* Reading text *
From d1fd64e7aa40d6a3c69cb21f7fd411a2a3141e04 Mon Sep 17 00:00:00 2001
From: Stas Bekman <stas00@users.noreply.github.com>
Date: Thu, 25 Nov 2021 00:15:35 -0800
Subject: [PATCH 07/15] clear ~/.cache/torch_extensions between builds (#14520)

---
 .github/workflows/self-nightly-scheduled.yml |  7 ++++---
 .github/workflows/self-push.yml              | 13 +++++++------
 .github/workflows/self-scheduled.yml         |  1 +
 3 files changed, 12 insertions(+), 9 deletions(-)

diff --git a/.github/workflows/self-nightly-scheduled.yml b/.github/workflows/self-nightly-scheduled.yml
index 6f76e9e8a39a83..93e9e317a0c9af 100644
--- a/.github/workflows/self-nightly-scheduled.yml
+++ b/.github/workflows/self-nightly-scheduled.yml
@@ -205,8 +205,9 @@ jobs:
                   apt -y update && apt install -y libaio-dev
                   pip install --upgrade pip
                   pip install --pre torch torchvision torchaudio -f https://download.pytorch.org/whl/nightly/cu111/torch_nightly.html -U
-                  pip install .[testing,deepspeed,fairscale]
-                  pip install git+https://github.com/microsoft/DeepSpeed
+                  rm -rf ~/.cache/torch_extensions/ # shared between conflicting builds
+                  pip install .[testing,fairscale]
+                  pip install git+https://github.com/microsoft/DeepSpeed # testing bleeding edge
 
             - name: Are GPUs recognized by our DL frameworks
               run: |
@@ -218,7 +219,7 @@ jobs:
             - name: Run all tests on GPU
               run: |
                   python -m pytest -n 1 -v --dist=loadfile --make-reports=tests_torch_cuda_extensions_multi_gpu tests/deepspeed tests/extended
- 
+
             - name: Failure short reports
               if: ${{ always() }}
               run: cat reports/tests_torch_cuda_extensions_multi_gpu_failures_short.txt
diff --git a/.github/workflows/self-push.yml b/.github/workflows/self-push.yml
index 57473f45b0e2f7..5d4218787f0cc8 100644
--- a/.github/workflows/self-push.yml
+++ b/.github/workflows/self-push.yml
@@ -50,7 +50,7 @@ jobs:
           python -c "import torch; print('Cuda version:', torch.version.cuda)"

* Data extract *
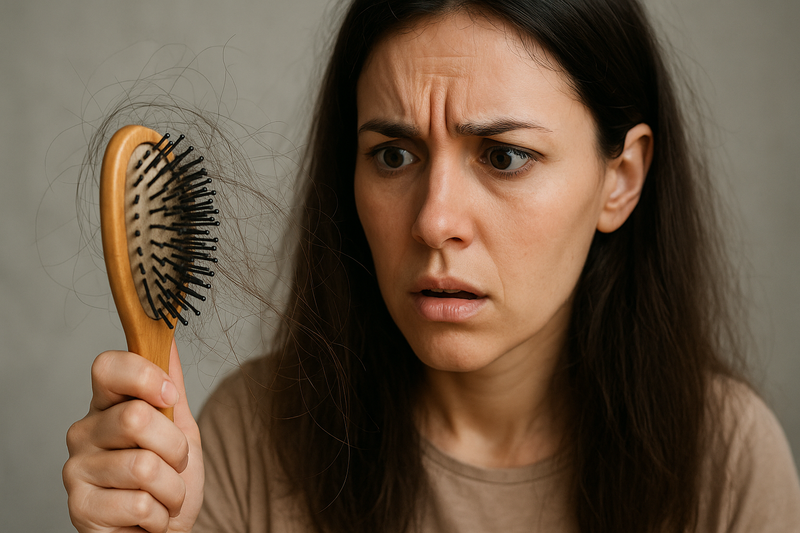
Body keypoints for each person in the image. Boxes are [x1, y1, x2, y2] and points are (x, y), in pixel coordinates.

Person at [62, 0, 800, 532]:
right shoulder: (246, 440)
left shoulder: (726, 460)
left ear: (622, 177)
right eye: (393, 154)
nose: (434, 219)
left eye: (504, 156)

* Activity *
Answer from the patch:
1. Who is named as its author?
2. How many files does it change?
3. In self-nightly-scheduled.yml, which extras does the new "pip install ." line include?
The records play no part in this exercise.

* Reply *
1. Stas Bekman
2. Three
3. testing and fairscale